By invalidating the payday lending rule based on the CFPB’s funding structure, the Fifth Circuit made this case about much more than one rule. Suddenly, all of CFPB’s rules and enforcement actions are vulnerable to invalidation by corporate cronies on the bench, as are, in theory, actions taken by other federal financial regulators funded in the same way.

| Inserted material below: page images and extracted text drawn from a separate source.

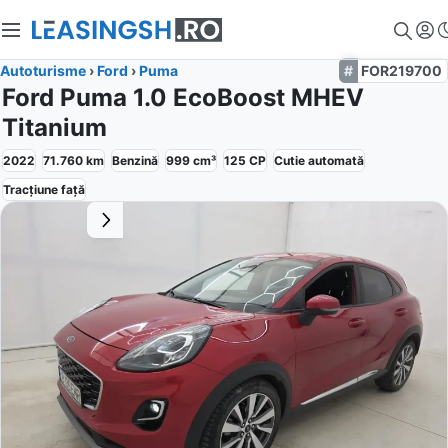
Autoturisme
›
Ford
›
Puma
FOR219700
Ford Puma 1.0 EcoBoost MHEV
Titanium
2022
71.760
km
Benzină
999
cm³
125
CP
Cutie
automată
Tracțiune
față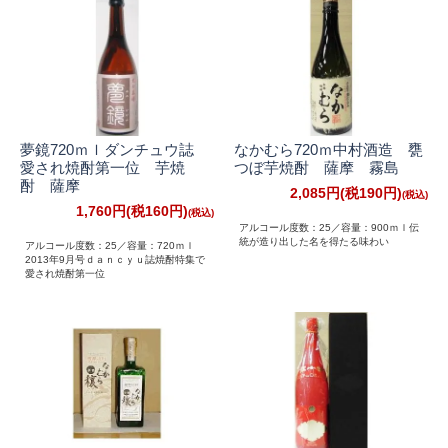
夢鏡720ｍｌダンチュウ誌
なかむら720ｍ中村酒造 甕
愛され焼酎第一位 芋焼
つぼ芋焼酎 薩摩 霧島
酎 薩摩
2,085円(税190円)
1,760円(税160円)
アルコール度数：25／容量：900ｍｌ伝
統が造り出した名を得たる味わい
アルコール度数：25／容量：720ｍｌ
2013年9月号ｄａｎｃｙｕ誌焼酎特集で
愛され焼酎第一位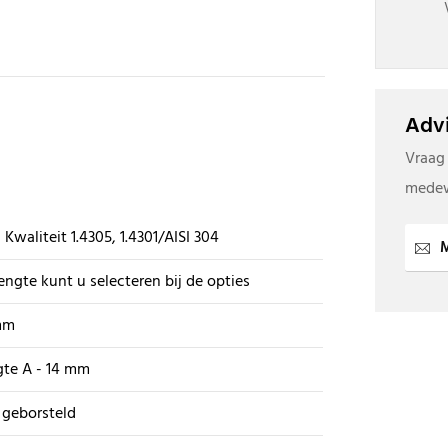
Advi
Vraag
medew
 Kwaliteit 1.4305, 1.4301/AISI 304
M
engte kunt u selecteren bij de opties
mm
te A - 14 mm
 geborsteld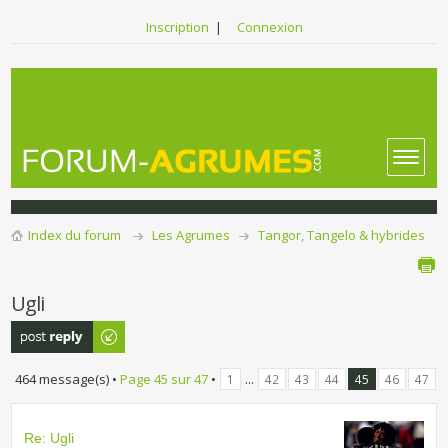
Inscription
|
Connexion
Index du forum
Les Agrumes
Tangor, Tangelo & hybrides
Ugli
Publier une
réponse
464 message(s) •
Page
45
sur
47
•
...
1
42
43
44
45
46
47
Re: Ugli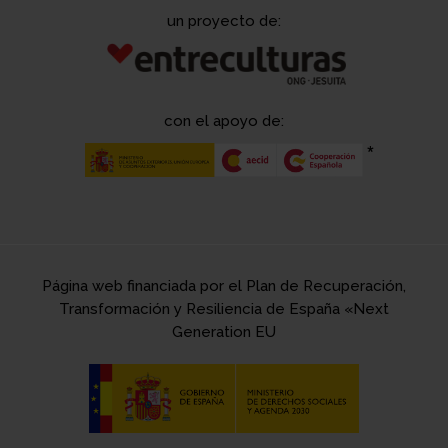
un proyecto de:
con el apoyo de:
Página web financiada por el Plan de Recuperación,
Transformación y Resiliencia de España «Next
Generation EU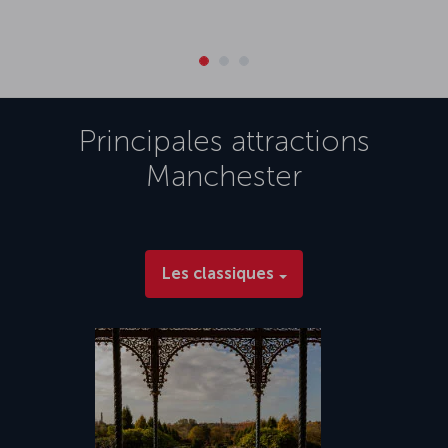
Principales attractions
Manchester
Les classiques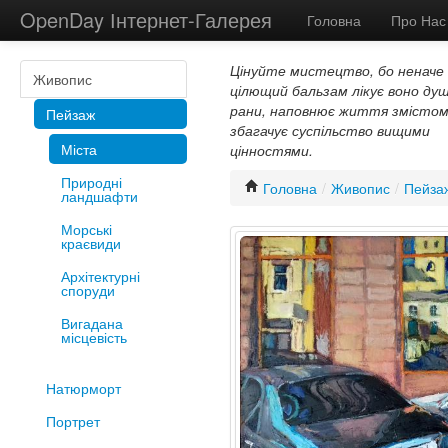
OpenDay Інтернет-Галерея
Головна
Про Нас
Цінуйте мистецтво, бо неначе
Живопис
цілющий бальзам лікує воно душ
рани, наповнює життя змістом
Пейзаж
збагачує суспільство вищими
Міста
цінностями.
Природні
Головна
/
Живопис
/
Пейза
ландшафти
Морські
краєвиди
Архітектурні
споруди
Вигадана
місцевість
Натюрморт
Портрет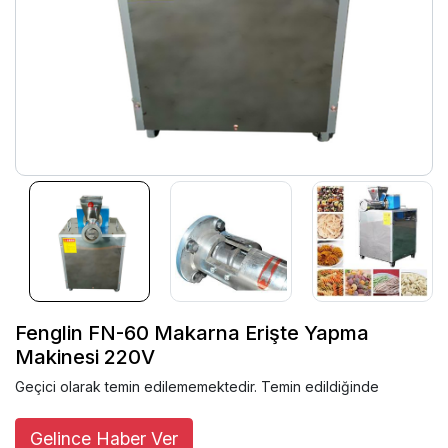
Fenglin FN-60 Makarna Erişte Yapma
Makinesi 220V
Geçici olarak temin edilememektedir. Temin edildiğinde
Gelince Haber Ver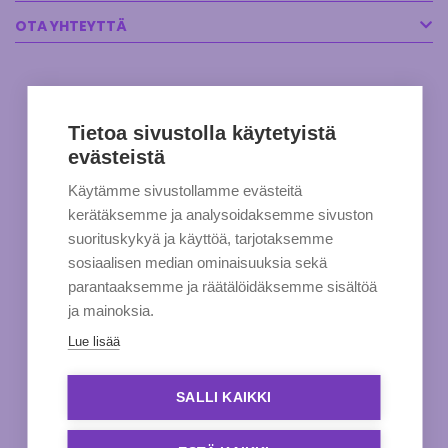
OTA YHTEYTTÄ
Tietoa sivustolla käytetyistä
evästeistä
Käytämme sivustollamme evästeitä
kerätäksemme ja analysoidaksemme sivuston
suorituskykyä ja käyttöä, tarjotaksemme
sosiaalisen median ominaisuuksia sekä
parantaaksemme ja räätälöidäksemme sisältöä
ja mainoksia.
Lue lisää
SALLI KAIKKI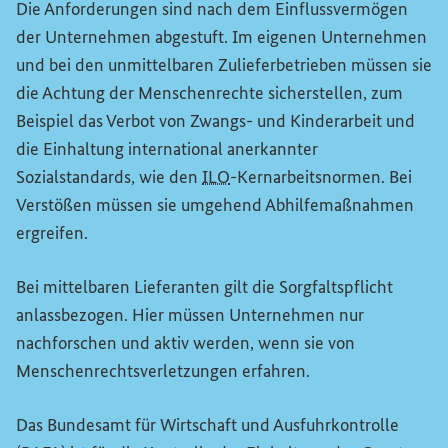
Die Anforderungen sind nach dem Einflussvermögen
der Unternehmen abgestuft. Im eigenen Unternehmen
und bei den unmittelbaren Zulieferbetrieben müssen sie
die Achtung der Menschenrechte sicherstellen, zum
Beispiel das Verbot von Zwangs- und Kinderarbeit und
die Einhaltung international anerkannter
Sozialstandards, wie den
ILO
-Kernarbeitsnormen. Bei
Verstößen müssen sie umgehend Abhilfemaßnahmen
ergreifen.
Bei mittelbaren Lieferanten gilt die Sorgfaltspflicht
anlassbezogen. Hier müssen Unternehmen nur
nachforschen und aktiv werden, wenn sie von
Menschenrechtsverletzungen erfahren.
Das Bundesamt für Wirtschaft und Ausfuhrkontrolle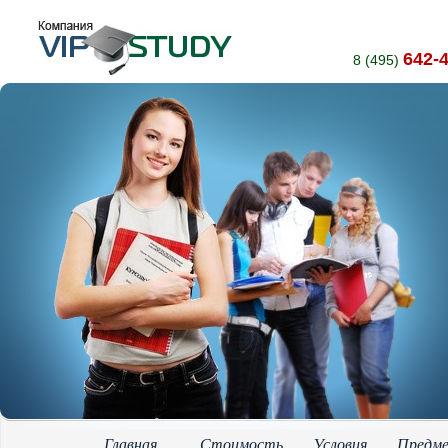
642-
8 (495)
Главная
Стоимость
Условия
Предм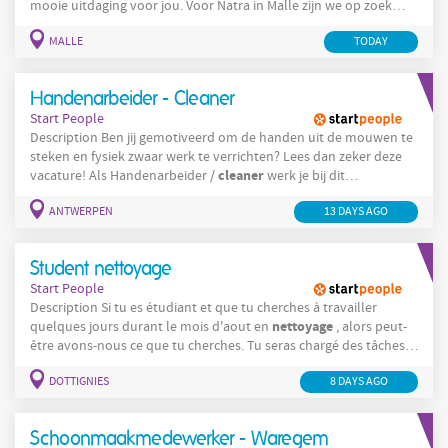
mooie uitdaging voor jou. Voor Natra in Malle zijn we op zoek
schoonmaakmedewerker
naar een
productie in 2 ploegen Jouw
MALLE
TODAY
taken: Reinigen van de productiehallen, vloeren en wanden
Uitwendig reinigen van productiemachines (zonder demontage)
Schoonmaak
van vloeren met aangepaste materialen en
Handenarbeider - Cleaner
machines
Start People
Description Ben jij gemotiveerd om de handen uit de mouwen te
steken en fysiek zwaar werk te verrichten? Lees dan zeker deze
cleaner
vacature! Als Handenarbeider /
werk je bij dit
recyclagebedrijf aan de trechter en transportband. Je schept de
ANTWERPEN
13 DAYS AGO
trechter leeg. Je rijdt met de kruiwagens. Je sorteert aan de
transportband. Je zorgt ervoor dat de transportbanden proper
zijn. Company
Student nettoyage
Start People
Description Si tu es étudiant et que tu cherches à travailler
nettoyage
quelques jours durant le mois d'aout en
, alors peut-
être avons-nous ce que tu cherches. Tu seras chargé des tâches
de base liées à l'entretien des bureaux du siège social ainsi que
DOTTIGNIES
8 DAYS AGO
du magasin attenant. Tes missions : Nettoyer et entretenir les
sanitaires Assurer la propreté des bureaux
Schoonmaakmedewerker - Waregem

Scholars of financial regulation have sounded the alarm, warning the Court in an amicus brief that effectively defunding the CFPB would cause “regulatory chaos” and “stifle credit markets, destabilize banks, and likely throw the economy into recession.” And it’s not just the CFPB at stake: Since “not one federal bank regulator is funded by standard congressional appropriations,” they write, “the CFPB and its peers—and the consumers and lenders who depend on them—rise and fall together.”
Financial services companies have realized this is an opportunity: Since the lower court’s ruling, defendants in several CFPB enforcement actions have argued that the agency’s rules are invalid and their case should be dismissed. The Bureau has spent over a decade working to build up a fairer economy by reining in lenders who target poor people and people of color, mislead their customers, and keep people trapped in cycles of debt. If the Court were to bless the Fifth Circuit’s harebrained theory here, it could all come tumbling down. Such a result would also expand the authority of the judiciary, enabling judges to destabilize the economy just because they don’t like the particular way Congress authorized an expenditure.
In its briefing, CFSA tells the Court that affirming the Fifth Circuit here would enhance Congress’s oversight of the Bureau and give power to the people by “taking back the purse-strings” from the agency. In reality, the only people this would empower are the lenders exploiting millions of Americans who are just trying to get by.